March 21, 1997
Thanks to several readers, I now have additional information about Sgt. W. R. Sargent, who had his picture taken with the Burns & Allen comedy team during World War II. As you know, the photo turned up in an old file at The Journal office and we wanted to pass it along to a family member. Wayne Speer was first to call. He says Sgt. Sargent was the son of Ross and Dorothy Sargent who lived one and three-quarter miles north of Bill's Corner. The Speers lived just down the road. I also learned that Frances Anderson, my next door neighbor, was in the Burkhalter family who also lived near the Sargents. Frances and Wayne remember Sgt. Sargent very well. Sadly, he is now deceased.

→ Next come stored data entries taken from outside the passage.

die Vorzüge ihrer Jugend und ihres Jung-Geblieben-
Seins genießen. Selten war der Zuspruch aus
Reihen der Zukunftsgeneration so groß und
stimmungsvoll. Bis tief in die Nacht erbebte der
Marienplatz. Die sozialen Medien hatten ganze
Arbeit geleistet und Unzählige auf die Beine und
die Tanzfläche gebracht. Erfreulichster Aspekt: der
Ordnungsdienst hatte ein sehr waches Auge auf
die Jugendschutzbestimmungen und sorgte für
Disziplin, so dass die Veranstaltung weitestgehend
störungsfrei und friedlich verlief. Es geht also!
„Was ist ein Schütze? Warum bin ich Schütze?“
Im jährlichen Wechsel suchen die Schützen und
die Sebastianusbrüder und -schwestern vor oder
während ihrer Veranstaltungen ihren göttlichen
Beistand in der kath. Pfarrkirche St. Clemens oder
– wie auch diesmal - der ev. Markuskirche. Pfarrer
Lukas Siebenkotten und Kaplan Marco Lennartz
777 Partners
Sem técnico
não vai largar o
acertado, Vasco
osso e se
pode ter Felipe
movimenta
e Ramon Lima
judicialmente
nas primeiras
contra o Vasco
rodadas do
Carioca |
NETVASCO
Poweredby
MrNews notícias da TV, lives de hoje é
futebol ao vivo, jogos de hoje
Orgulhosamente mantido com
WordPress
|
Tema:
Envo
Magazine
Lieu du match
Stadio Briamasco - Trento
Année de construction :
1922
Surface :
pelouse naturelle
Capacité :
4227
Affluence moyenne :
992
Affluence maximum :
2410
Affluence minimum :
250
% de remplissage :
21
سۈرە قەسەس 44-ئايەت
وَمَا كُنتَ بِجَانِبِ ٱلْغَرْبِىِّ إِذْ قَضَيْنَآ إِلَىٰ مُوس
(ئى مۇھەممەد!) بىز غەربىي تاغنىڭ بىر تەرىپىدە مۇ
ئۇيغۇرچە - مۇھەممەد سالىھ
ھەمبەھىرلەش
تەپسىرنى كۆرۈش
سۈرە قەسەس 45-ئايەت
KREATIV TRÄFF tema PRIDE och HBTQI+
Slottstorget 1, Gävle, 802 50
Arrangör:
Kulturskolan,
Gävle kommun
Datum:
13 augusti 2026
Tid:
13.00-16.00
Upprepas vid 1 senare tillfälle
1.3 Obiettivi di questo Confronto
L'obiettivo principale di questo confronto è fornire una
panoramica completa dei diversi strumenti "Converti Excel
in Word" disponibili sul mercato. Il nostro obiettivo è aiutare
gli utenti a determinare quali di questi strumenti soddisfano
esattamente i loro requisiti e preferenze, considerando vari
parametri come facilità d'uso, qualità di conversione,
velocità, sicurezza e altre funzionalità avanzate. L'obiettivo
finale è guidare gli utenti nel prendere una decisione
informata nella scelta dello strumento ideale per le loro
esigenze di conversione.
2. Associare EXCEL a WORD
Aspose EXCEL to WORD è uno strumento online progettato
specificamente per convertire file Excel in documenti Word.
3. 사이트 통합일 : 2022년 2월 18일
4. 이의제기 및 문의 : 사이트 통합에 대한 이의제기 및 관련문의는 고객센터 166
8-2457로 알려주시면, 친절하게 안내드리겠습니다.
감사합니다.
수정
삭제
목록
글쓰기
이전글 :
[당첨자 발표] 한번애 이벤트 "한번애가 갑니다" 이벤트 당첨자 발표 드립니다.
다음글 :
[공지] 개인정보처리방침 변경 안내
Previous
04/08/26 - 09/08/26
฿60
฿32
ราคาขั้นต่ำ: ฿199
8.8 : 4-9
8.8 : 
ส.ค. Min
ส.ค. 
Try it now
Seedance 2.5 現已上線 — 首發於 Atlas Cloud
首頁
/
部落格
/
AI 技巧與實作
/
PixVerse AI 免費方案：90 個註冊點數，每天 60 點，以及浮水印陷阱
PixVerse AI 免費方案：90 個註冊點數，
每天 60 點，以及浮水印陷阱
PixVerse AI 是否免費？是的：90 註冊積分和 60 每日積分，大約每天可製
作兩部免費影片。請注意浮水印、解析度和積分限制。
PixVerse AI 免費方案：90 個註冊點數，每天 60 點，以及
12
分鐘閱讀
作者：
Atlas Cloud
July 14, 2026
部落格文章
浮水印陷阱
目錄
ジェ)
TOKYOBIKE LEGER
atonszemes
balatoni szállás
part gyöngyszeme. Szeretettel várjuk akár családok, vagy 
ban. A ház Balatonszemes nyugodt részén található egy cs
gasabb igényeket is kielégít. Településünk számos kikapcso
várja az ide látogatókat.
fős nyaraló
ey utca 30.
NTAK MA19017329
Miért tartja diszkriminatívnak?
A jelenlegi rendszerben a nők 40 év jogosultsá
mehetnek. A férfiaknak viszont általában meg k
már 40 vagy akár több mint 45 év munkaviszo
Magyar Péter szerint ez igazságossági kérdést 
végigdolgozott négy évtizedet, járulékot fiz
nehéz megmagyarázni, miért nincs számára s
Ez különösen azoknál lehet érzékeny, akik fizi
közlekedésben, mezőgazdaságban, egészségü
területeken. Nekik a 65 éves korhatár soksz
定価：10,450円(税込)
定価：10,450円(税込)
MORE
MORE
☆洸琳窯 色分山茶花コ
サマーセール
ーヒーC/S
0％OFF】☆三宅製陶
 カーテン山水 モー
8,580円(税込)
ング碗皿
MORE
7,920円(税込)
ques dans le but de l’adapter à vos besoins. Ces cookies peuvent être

Dorothy Sargent was in the Lee family from the Morrison area. The Sargents also had a daughter, Chloris, who married Ewalt Piel, brother of Martin Piel, northeast of Perry. Chloris passed away within the last six months, but her daughter, Mrs. Juhree G. Bisel, lives in Okeene. Chloris and her daughter both were nurses at an Enid hospital. We're sending the photo to Juhree, Sgt. Sargent's niece. Thanks to our readers for providing this information so promptly.
The other day I mentioned an inquiry by Margaret Norman Froebel of Houston concerning the Mayhew Hatchery, Stanislav Grocery and the Galaway Grocery, three former Perry businesses. Margaret, who grew up here as the daughter of Ernie and Gertrude Norman, is a collector of sewing thimbles and now has several thousand of them. One aluminum thimble advertises "Mayhew Hatchery Perry." She is seeking more information about that business and she also would like to have plastic thimbles from the Stanislav and Galaway stores, if there are any.
Emma Lou Hasenfratz helped reinforce my personal recollection of the Mayhew Hatchery. It was operated here in the 1930s by Robert Mayhew and his sister, Mrs. Ruth Sharp, who lived at 1016 Holly street. Both are now deceased. The Galaway grocery (officially known as the Royal Food Market) originally was at the southwest corner of the square in the building now occupied by Thorn Originals Floral and Gift Shop, and it was operated by the late H. C. Galaway. Later Mr. Galaway had a store at the corner of Sixth and Fir. The Stanislav Grocery was on the east side of the square at 308 Sixth street. The owner/operator was Louis Stanislav, who died just a short time ago. I have passed that information along to Margaret, but she still would like to have plastic thimbles advertising either of those two former Perry grocery stores.
Margaret remembers Ruth Sharp very well. Margaret was a leader in the local chapter of Theta Rho Girls Club. "I picked up (Mrs. Sharp) at her home many times," Margaret writes. "Ruth did not drive a car, but was an adult willing to accompany a group of teenagers on out-of-town trips. I could drive, and mother could spare the car during the school vacations, but when we made these trips to functions of Theta Rho Girls Club, we had to have an adult in the car. I often wonder at (Ruth's) bravery and fortitude."
The Theta Rho Girls Club was affiliated with the Odd Fellow and Rebekah Lodges and was similar to the Order of Rainbow for Girls, which was sponsored by the Masonic Lodge and the Order of Eastern Star. Margaret was a leader in the state Theta Rho organization and declined a nomination to become state president because the post would have interfered with some personal plans. Theta Rho and Rainbow were worthy organizations which helped many Perry young ladies in their growing-up process. The Perry Theta Rho chapter was among the top clubs in the state.
Margaret's interesting letter also contained recollections of when she worked as a clerk and bookkeeper in the Kraemer Shoe Store on the east side of the square. She started at the store while still in high school in September 1951 and remained with it until it was closed in 1956. Margaret was glad to get the job because, she says, "it was one of only two in town paying a girl 50 cents per hour for part-time work. Peggy Hinkle had the other, typing for Charles Malzahn (at Charlie's Machine Shop)."
"I worked all my free hours during school," she remembers, "and 12 hours on Saturdays until someone told Mr. Edson (the store owner) that I was covered by the child labor laws. After that I had to take four hours for lunch. How I wished he'd let me take those four hours at the end of the day so I could be free before 9 p.m. for a Saturday night date! If anyone was still shopping when we closed, all the clerks had to stay until the last customer left (at no extra pay, of course.) Margaret thought very highly of both Ott Edson and his wife, Marguerite, and says they taught her a great deal.
So, if anyone has knowledge of plastic thimbles from Galaway's Grocery or Stanislav's Grocery, let me know and I'll pass it on to our friend, Margaret, in Houston.